Entre túmulos e mausoléus, essa pedagogia simbólica se repetiu e consolidou valores eternizados em cemitérios de todo Brasil. Como observamos no Cemitério da Santa Casa de Caridade de Bagé, onde encontramos mães com crianças ao colo, mulheres de olhar baixo segurando coroas de flores, anjas que apagam a tocha da vida ou vigiam eternamente a última morada da família.

A maternidade aparece como destino sublime. A mulher divinizada pelo ventre, santificada pelo sacrifício. Lembra a grande Mater Dolorosa, eco distante da Virgem Maria aos pés da cruz. Ali, a dor é nobre; o sofrimento, virtuoso. A mãe consola, protege, orienta — e silencia a si mesma.

A mulher assume também a forma de musa — como Clio, guardiã da História — tendo como função registrar os feitos masculinos, educar as futuras gerações na reverência aos grandes homens. Ela escreve, mas não protagoniza. Ensina, mas não governa.

E existem as carpideiras… Sim, as pranteadoras.
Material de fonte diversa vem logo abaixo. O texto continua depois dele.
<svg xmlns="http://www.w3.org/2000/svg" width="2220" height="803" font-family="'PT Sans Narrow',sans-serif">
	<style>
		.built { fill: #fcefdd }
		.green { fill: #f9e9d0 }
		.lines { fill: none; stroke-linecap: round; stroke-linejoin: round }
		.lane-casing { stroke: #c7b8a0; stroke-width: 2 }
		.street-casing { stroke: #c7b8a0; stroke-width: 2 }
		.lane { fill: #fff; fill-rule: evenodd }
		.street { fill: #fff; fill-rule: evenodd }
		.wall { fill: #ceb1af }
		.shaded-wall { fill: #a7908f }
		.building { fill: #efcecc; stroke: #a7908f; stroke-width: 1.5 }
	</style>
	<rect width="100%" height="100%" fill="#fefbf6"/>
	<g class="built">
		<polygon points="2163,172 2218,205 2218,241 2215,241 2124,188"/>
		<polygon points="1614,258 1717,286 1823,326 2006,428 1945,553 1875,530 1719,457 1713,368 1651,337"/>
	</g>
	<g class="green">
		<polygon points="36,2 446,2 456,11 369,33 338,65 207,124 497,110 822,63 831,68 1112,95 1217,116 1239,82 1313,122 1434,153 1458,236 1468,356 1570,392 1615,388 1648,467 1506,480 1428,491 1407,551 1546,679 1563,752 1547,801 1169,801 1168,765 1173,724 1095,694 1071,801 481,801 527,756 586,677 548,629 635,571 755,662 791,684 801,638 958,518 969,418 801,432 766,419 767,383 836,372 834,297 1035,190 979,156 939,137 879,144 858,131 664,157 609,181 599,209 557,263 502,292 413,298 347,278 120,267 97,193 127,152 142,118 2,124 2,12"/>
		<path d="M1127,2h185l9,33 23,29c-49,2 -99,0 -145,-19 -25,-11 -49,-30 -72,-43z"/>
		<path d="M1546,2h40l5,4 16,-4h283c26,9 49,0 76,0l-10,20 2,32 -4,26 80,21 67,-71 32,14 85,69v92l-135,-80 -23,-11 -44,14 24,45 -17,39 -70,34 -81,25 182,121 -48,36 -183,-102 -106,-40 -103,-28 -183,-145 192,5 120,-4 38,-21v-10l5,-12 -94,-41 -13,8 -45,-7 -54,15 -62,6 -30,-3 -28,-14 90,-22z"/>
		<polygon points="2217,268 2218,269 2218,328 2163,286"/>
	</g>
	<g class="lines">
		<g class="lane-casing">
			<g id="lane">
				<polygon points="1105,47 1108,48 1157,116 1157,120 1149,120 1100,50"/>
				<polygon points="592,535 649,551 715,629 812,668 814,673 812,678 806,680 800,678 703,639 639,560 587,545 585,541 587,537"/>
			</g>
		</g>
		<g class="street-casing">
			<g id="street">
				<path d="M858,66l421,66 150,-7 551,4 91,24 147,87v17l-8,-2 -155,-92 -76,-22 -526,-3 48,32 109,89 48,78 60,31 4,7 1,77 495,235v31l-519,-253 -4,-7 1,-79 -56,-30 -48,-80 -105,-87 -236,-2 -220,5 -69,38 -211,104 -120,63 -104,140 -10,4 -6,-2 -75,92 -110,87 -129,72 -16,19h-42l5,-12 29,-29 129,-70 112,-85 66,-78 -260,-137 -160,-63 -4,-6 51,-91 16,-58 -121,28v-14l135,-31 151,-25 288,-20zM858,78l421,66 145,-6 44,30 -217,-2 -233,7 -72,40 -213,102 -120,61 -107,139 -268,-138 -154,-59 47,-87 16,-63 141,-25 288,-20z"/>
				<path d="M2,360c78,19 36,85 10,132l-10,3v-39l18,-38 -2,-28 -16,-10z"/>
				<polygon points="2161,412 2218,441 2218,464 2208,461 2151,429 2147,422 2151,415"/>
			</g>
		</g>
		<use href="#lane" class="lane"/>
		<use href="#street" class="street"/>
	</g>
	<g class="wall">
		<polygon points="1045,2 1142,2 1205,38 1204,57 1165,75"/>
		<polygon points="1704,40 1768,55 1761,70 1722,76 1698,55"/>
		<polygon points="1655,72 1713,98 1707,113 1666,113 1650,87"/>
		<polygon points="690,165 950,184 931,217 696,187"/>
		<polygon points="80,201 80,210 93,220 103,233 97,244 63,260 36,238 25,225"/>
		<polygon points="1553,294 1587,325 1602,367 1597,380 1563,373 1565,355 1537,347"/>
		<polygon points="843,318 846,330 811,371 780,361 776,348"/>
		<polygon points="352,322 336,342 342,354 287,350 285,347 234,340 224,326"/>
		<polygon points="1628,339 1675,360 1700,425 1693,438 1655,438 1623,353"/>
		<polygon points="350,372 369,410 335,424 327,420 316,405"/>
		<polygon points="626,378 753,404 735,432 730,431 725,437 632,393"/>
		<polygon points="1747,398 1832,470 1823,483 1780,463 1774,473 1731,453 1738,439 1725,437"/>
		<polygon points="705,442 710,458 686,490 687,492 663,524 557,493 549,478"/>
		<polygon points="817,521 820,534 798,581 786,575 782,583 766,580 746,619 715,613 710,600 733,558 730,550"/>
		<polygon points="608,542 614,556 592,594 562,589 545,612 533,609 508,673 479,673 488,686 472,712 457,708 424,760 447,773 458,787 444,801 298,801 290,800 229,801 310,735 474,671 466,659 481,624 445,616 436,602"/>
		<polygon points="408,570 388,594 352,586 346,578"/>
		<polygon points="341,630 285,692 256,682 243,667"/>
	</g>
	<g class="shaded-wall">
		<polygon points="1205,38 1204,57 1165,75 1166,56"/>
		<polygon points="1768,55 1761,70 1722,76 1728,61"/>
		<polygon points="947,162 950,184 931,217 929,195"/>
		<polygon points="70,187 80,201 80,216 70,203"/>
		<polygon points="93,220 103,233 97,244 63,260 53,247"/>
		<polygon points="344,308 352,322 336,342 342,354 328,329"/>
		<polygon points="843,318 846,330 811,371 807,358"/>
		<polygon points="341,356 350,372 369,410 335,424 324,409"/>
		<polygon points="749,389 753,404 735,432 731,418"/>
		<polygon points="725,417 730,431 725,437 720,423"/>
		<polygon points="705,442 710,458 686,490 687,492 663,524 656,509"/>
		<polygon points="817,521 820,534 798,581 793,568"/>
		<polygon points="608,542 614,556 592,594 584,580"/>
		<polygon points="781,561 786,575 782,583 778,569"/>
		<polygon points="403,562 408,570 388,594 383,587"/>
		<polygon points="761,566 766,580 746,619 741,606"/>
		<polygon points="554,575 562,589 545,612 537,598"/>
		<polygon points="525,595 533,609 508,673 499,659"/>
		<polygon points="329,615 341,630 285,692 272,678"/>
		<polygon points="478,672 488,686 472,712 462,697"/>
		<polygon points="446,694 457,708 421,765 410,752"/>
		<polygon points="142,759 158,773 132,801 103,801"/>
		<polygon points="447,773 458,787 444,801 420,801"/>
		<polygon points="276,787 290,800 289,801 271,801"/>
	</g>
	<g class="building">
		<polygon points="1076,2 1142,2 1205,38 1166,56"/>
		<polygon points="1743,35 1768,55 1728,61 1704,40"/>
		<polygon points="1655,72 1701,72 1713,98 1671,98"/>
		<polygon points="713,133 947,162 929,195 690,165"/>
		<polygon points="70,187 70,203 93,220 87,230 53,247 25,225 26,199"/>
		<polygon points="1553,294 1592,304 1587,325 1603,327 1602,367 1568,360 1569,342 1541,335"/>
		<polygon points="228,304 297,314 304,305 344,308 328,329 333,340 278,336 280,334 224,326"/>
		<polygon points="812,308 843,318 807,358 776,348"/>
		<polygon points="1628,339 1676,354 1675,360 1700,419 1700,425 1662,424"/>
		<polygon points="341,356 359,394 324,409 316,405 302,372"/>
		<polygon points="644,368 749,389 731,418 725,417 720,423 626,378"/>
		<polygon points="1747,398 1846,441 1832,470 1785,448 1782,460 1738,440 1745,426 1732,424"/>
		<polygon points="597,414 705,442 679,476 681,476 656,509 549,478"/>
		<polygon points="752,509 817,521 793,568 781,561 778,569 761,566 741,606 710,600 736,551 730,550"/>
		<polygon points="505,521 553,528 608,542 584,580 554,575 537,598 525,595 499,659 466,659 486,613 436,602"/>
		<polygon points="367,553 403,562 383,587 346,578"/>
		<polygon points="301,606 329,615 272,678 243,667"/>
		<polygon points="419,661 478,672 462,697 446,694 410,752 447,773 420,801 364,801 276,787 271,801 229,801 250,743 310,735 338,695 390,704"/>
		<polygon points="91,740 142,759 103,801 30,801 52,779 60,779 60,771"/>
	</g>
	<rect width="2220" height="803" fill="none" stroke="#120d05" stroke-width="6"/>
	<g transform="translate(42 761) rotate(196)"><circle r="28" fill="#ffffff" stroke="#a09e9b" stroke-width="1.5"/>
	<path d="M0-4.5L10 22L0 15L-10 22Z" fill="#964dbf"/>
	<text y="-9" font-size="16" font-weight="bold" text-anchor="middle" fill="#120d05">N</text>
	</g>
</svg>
Representadas como figuras inclinadas sobre a lápide, com rostos velados pela dor. Profissionais do pranto no passado, metáforas da viuvez eterna no imaginário positivista. Amar era obedecer; obedecer era anular-se. A viúva deveria chorar eternamente, zelando pela memória e pela honra do marido…

A morte também ganhou contornos femininos, sendo representada como uma anja que apaga a chama da vida, encerrando a existência, como quem fecha a cortina de uma peça já encenada.

E, no centro dessa dramaturgia, a mulher permanece como coadjuvante indispensável e necessária para enaltecer, consolar e preservar os feitos masculinos.

Hoje, quando caminhamos por esses corredores silenciosos, podemos ver mais do que pretendiam seus idealizadores. Podemos enxergar não apenas o modelo imposto, mas o sistema que o produziu. E, possivelmente, ao olhar para essas deusas de pedra, possamos finalmente ouvir as vozes que elas nunca puderam emitir.